Exercise requirements:
Look through the entries below for the line that contains "with issues that there previously laborious", then set down that line and each one after it exactly, through the last.

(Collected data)
···

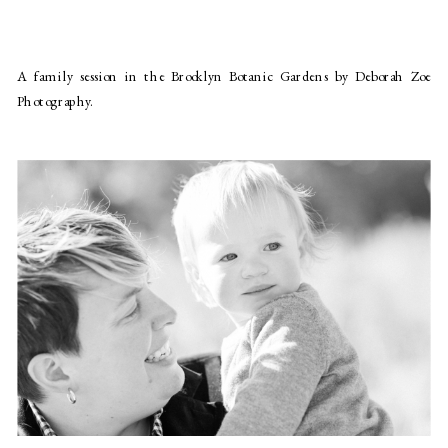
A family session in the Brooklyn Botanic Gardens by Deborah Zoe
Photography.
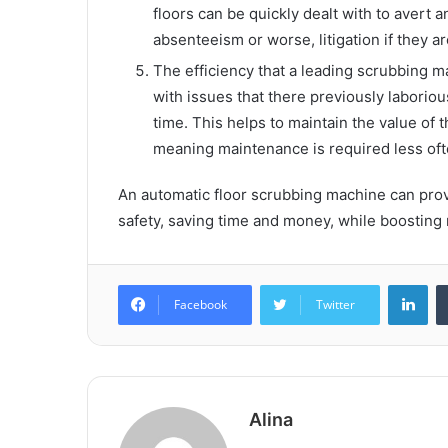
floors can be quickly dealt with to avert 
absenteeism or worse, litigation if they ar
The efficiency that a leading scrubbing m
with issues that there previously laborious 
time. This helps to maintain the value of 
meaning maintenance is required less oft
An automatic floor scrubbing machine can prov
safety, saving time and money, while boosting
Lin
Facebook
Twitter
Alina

···

Problem solution:
with issues that there previously laborious 
time. This helps to maintain the value of 
meaning maintenance is required less oft
An automatic floor scrubbing machine can prov
safety, saving time and money, while boosting
Lin
Facebook
Twitter
Alina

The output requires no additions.